En totale contradiction avec ses premières versions technocratiques et élitistes, Sanders et Ocasio-Cortez proposent un Green New Deal radical qui transformerait durablement la donne sociale aux États-Unis par une mobilisation massive des classes populaires et des communautés racialisées et marginalisées afin de gagner une transition juste vers une économie décarbonisée. Ils proposent une mobilisation sur 10 ans pour sortir des hydrocarbures et fournir une énergie à 100% renouvelable, attaquant ainsi de front les grandes sociétés pétrolières et leur immense pouvoir économique. Les investissements massifs nécessaires à la reconversion de l’économie et à la création d’emplois verts seraient financés par des taxes accrues sur les grandes sociétés et les ultra-riches ainsi que par des réductions dans les dépenses militaires. Cette vaste transition écologique serait jumelée à une réforme sociale en profondeur incluant notamment l’assurance médicale universelle (medicare for all), la gratuité scolaire ainsi qu’un programme massif de logements sociaux. Au niveau international les États-Unis s’investiraient dans l’aide aux pays en développement voulant combattre les changements climatiques tout en assumant leur pleine responsabilité en tant que grand pays émetteur de GES.

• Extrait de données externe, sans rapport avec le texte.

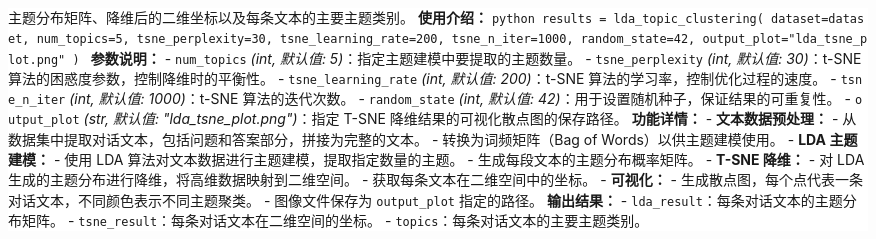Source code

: 主题分布矩阵、降维后的二维坐标以及每条文本的主要主题类别。 **使用介绍：** ```python results = lda_topic_clustering( dataset=dataset, num_topics=5, tsne_perplexity=30, tsne_learning_rate=200, tsne_n_iter=1000, random_state=42, output_plot="lda_tsne_plot.png" ) ``` **参数说明：** - `num_topics` *(int, 默认值: 5)*：指定主题建模中要提取的主题数量。 - `tsne_perplexity` *(int, 默认值: 30)*：t-SNE 算法的困惑度参数，控制降维时的平衡性。 - `tsne_learning_rate` *(int, 默认值: 200)*：t-SNE 算法的学习率，控制优化过程的速度。 - `tsne_n_iter` *(int, 默认值: 1000)*：t-SNE 算法的迭代次数。 - `random_state` *(int, 默认值: 42)*：用于设置随机种子，保证结果的可重复性。 - `output_plot` *(str, 默认值: "lda_tsne_plot.png")*：指定 T-SNE 降维结果的可视化散点图的保存路径。 **功能详情：** - **文本数据预处理：** - 从数据集中提取对话文本，包括问题和答案部分，拼接为完整的文本。 - 转换为词频矩阵（Bag of Words）以供主题建模使用。 - **LDA 主题建模：** - 使用 LDA 算法对文本数据进行主题建模，提取指定数量的主题。 - 生成每段文本的主题分布概率矩阵。 - **T-SNE 降维：** - 对 LDA 生成的主题分布进行降维，将高维数据映射到二维空间。 - 获取每条文本在二维空间中的坐标。 - **可视化：** - 生成散点图，每个点代表一条对话文本，不同颜色表示不同主题聚类。 - 图像文件保存为 `output_plot` 指定的路径。 **输出结果：** - `lda_result`：每条对话文本的主题分布矩阵。 - `tsne_result`：每条对话文本在二维空间的坐标。 - `topics`：每条对话文本的主要主题类别。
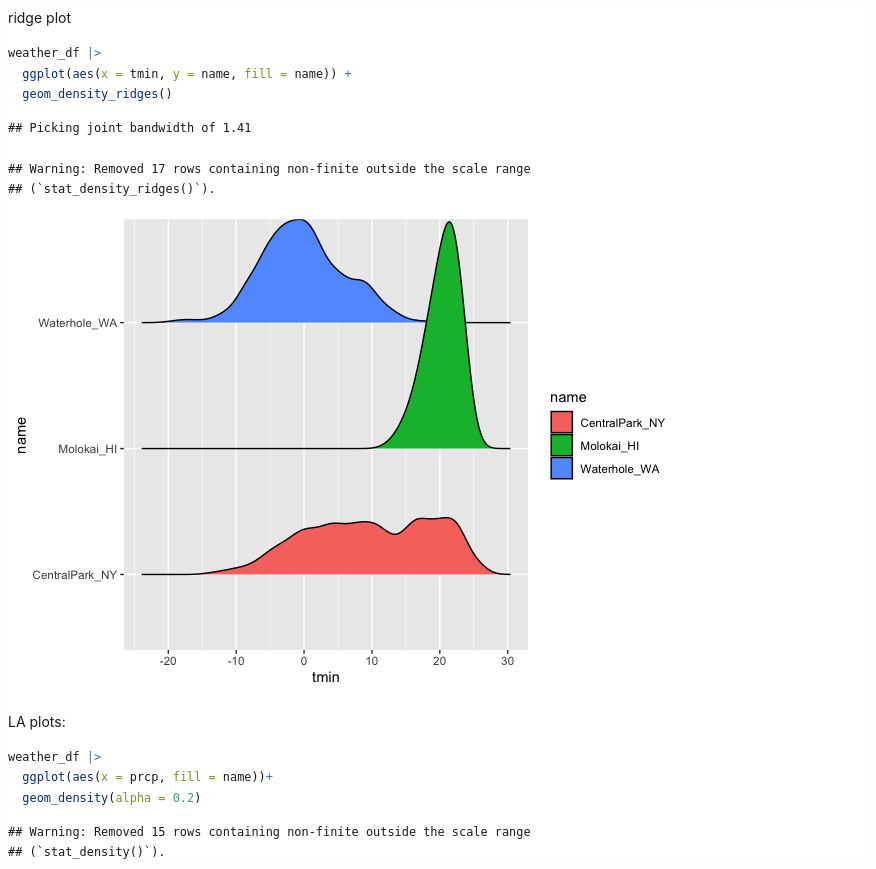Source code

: 
ridge plot

``` r
weather_df |> 
  ggplot(aes(x = tmin, y = name, fill = name)) +
  geom_density_ridges()
```

    ## Picking joint bandwidth of 1.41

    ## Warning: Removed 17 rows containing non-finite outside the scale range
    ## (`stat_density_ridges()`).

![](visualization-I_files/figure-gfm/unnamed-chunk-19-1.png)

LA plots:

``` r
weather_df |> 
  ggplot(aes(x = prcp, fill = name))+
  geom_density(alpha = 0.2)
```

    ## Warning: Removed 15 rows containing non-finite outside the scale range
    ## (`stat_density()`).
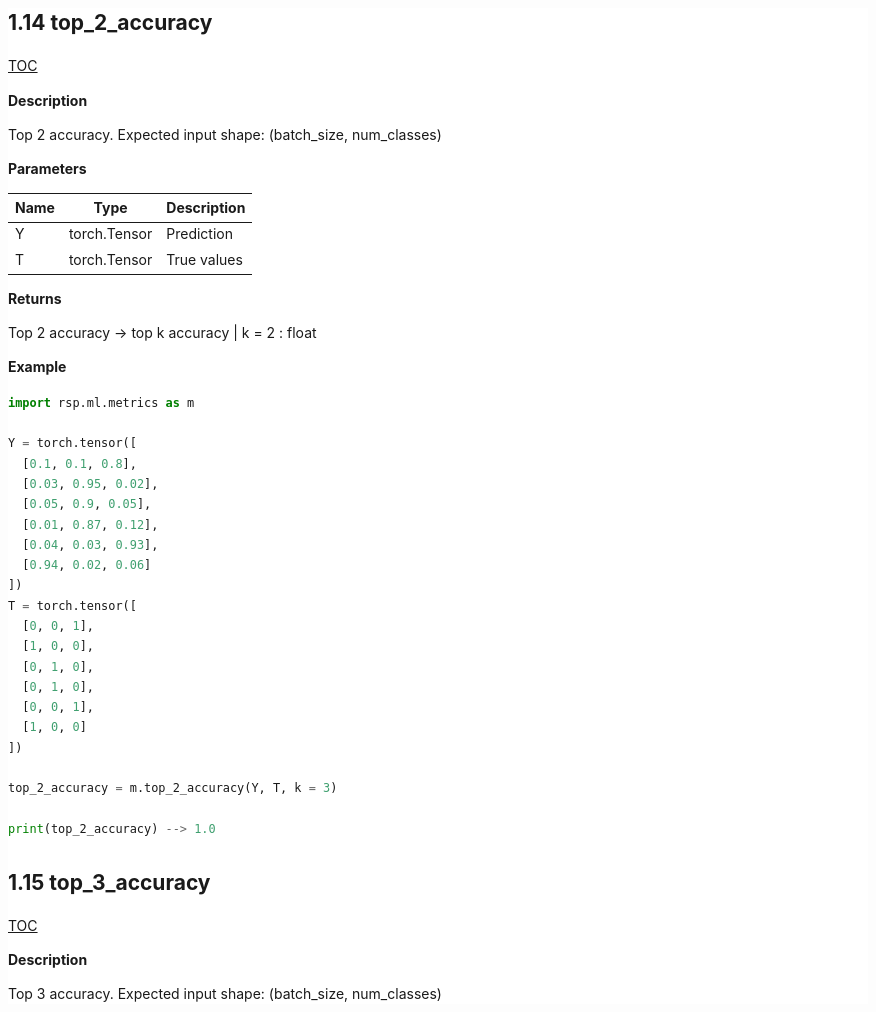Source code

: ## 1.14 top\_2\_accuracy

[TOC](#table-of-contents)

**Description**

Top 2 accuracy. Expected input shape: (batch_size, num_classes)

**Parameters**

| Name | Type | Description |
|------|------|-------------|
| Y | torch.Tensor | Prediction |
| T | torch.Tensor | True values |

**Returns**

Top 2 accuracy -> top k accuracy | k = 2 : float

**Example**

```python
import rsp.ml.metrics as m

Y = torch.tensor([
  [0.1, 0.1, 0.8],
  [0.03, 0.95, 0.02],
  [0.05, 0.9, 0.05],
  [0.01, 0.87, 0.12],
  [0.04, 0.03, 0.93],
  [0.94, 0.02, 0.06]
])
T = torch.tensor([
  [0, 0, 1],
  [1, 0, 0],
  [0, 1, 0],
  [0, 1, 0],
  [0, 0, 1],
  [1, 0, 0]
])

top_2_accuracy = m.top_2_accuracy(Y, T, k = 3)

print(top_2_accuracy) --> 1.0
```

## 1.15 top\_3\_accuracy

[TOC](#table-of-contents)

**Description**

Top 3 accuracy. Expected input shape: (batch_size, num_classes)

Cette vision stratégique est en rupture ouverte avec le néolibéralisme. Elle frappe de plein fouet le capitalisme fossile et financier américain. C’est toute la structure économico-sociale et sa logique de valorisation du capital qui est remise en cause. Pousser à bout, ce Green New Deal radical, pointe vers la nécessité de dépasser le capitalisme et amorcer la transition vers un socialisme démocratique et écologique, l’écosocialisme.
Comme nous le rappelle John Bellamy Foster [4], le rédacteur en chef de la Monthly Review et le penseur éco-socialiste le plus influent dans le monde anglo-saxon, « ces stratégies d’un Green New Deal populaire forment ce que la théorie socialiste appelle des réformes révolutionnaires, c’est-à-dire des réformes qui promettent une restructuration fondamentale du pouvoir économique, politique et idéologique et qui pointent vers une transition du capitalisme au socialisme ».
Un authentique New Deal vert se doit de gagner un appui populaire très vaste pour devenir le programme d’action des classes subalternes et de toutes les couches marginalisées et opprimées. En même temps, comme le souligne Naomi Klein [5]), pour réaliser ses promesses, un tel plan se doit de garder sa charge anti-systémique et combattre toutes les manœuvres voulant le rabaisser à une simple tentative de badigeonner le capitalisme en vert.